Monday, April 03, 2006

LIFE AND DEATH IN ROME: Doom



This week we uncover how it all went wrong for the world’s first superpower. We see how after centuries of domination, barbarian tribes overturned Imperial power and seized control of Western civilization.

After 600 years as rulers of the world, the Roman Empire faced annihilation. At the start of Fifth Century even the ultimate city of Rome was besieged.

In 410 the Goths stormed Rome. The city that had once been the glorious capital of the Empire, the symbol of Roman supremacy was now in enemy hands. How could this happen?

We look at how inexperience, infighting and sheer incompetence undermined the Empire and how the army, once the flagship Roman institution, became so fractured and feeble that when enemies breached the frontiers they could not push the Goths back.

As Rome fell the Roman Legions were pulled out of Britain by the Emperor anxious to protect himself even if that meant dismantling the frontiers. The people who had once lived under Roman rule now had to look to their own defences as the barbarian tribes moved into Western Europe.

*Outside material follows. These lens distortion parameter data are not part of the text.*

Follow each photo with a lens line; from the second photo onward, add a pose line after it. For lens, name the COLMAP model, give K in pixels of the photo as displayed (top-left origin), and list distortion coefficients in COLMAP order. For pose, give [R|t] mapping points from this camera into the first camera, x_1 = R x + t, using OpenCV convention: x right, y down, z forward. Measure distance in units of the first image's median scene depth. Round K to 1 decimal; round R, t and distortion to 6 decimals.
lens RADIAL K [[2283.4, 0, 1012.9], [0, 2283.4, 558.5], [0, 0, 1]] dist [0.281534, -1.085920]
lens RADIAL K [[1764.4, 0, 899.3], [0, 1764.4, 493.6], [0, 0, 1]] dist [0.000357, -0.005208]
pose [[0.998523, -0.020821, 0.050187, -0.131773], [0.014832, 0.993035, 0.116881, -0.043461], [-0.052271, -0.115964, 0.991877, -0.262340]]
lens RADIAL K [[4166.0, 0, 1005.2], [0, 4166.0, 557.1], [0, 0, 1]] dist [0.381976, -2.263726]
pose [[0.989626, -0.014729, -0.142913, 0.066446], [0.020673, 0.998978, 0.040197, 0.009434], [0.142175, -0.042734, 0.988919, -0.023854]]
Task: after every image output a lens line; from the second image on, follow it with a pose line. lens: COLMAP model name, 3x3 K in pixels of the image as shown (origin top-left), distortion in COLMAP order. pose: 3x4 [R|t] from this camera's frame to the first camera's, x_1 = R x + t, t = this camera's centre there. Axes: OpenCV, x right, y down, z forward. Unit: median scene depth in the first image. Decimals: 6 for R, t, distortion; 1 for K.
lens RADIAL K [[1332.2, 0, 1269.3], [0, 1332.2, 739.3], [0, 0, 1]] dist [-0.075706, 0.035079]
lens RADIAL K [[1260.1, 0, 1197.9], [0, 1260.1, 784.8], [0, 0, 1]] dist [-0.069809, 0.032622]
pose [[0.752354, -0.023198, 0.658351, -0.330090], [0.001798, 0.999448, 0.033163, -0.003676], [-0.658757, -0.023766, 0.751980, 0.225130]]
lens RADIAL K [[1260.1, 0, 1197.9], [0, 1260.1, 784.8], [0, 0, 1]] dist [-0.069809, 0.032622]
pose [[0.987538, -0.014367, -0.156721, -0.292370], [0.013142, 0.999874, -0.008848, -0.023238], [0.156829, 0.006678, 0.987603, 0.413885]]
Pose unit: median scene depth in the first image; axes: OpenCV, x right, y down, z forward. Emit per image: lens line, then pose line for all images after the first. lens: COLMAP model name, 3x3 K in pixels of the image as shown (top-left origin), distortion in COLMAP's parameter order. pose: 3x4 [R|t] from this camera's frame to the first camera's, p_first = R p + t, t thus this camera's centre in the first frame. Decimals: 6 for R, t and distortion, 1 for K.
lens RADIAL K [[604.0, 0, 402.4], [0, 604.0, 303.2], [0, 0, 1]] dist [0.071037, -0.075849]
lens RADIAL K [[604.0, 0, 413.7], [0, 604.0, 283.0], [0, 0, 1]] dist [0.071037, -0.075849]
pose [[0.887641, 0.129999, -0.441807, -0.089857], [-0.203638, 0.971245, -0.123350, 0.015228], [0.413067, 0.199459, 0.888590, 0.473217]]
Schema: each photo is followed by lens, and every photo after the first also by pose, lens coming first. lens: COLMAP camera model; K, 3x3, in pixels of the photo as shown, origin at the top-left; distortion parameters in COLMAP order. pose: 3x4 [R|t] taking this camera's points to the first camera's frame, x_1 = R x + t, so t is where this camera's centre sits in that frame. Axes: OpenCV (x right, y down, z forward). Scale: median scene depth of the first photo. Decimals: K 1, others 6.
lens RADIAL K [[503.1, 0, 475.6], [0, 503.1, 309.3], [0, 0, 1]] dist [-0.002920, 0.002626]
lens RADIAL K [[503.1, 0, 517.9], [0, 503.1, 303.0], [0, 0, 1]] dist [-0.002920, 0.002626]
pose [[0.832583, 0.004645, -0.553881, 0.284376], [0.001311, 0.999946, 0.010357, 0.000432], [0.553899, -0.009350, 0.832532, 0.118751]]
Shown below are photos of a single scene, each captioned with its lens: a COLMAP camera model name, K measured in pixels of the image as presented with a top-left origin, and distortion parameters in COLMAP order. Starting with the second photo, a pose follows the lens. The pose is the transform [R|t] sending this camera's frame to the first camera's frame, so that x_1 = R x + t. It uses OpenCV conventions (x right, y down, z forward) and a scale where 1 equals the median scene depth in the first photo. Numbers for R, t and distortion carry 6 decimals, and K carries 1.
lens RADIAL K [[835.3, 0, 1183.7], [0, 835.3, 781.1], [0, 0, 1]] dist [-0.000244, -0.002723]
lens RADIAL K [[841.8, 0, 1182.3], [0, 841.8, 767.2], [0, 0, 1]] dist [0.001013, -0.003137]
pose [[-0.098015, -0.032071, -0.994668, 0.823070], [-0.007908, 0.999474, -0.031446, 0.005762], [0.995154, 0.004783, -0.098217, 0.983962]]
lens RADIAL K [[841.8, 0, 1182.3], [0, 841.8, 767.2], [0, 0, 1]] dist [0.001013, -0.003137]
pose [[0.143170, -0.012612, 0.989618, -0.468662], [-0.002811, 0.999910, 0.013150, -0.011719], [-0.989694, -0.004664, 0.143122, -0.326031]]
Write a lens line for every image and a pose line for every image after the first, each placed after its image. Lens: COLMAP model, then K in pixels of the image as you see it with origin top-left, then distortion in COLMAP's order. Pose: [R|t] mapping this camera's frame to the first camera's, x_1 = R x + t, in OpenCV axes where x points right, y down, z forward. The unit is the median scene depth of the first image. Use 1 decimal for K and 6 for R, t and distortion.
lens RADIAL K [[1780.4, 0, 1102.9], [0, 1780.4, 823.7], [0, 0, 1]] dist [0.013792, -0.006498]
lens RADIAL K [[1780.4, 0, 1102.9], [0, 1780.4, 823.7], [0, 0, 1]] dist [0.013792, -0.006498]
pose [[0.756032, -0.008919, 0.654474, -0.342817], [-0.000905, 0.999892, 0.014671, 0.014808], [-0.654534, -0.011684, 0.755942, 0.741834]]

Everything the Roman Empire had brought to Europe still endured – the buildings, institutions, language, law and the Christian church, it was just modified and adopted.

This is the extraordinary tale of why Rome itself fell but how the idea of Rome endured. We will show how Roman Europe survived and evolved on its own terms, without the great city-state at its heart and how Rome lived on in the people who still aspired to be Roman and live as the Romans had, including the ‘barbarians.’

Our story moves between the great waning city of Rome and northernmost province of Britain. Rome on the brink of Barbarian domination and Britain, deserted by its soldiers but struggling on. There the elite hired Saxon bodyguards keep their peace until the guards turn on their Romano-British masters and began to conquer Britain.

Finally, we reveal the extraordinary story of Rome’s ultimate legacy to the Twenty-First Century.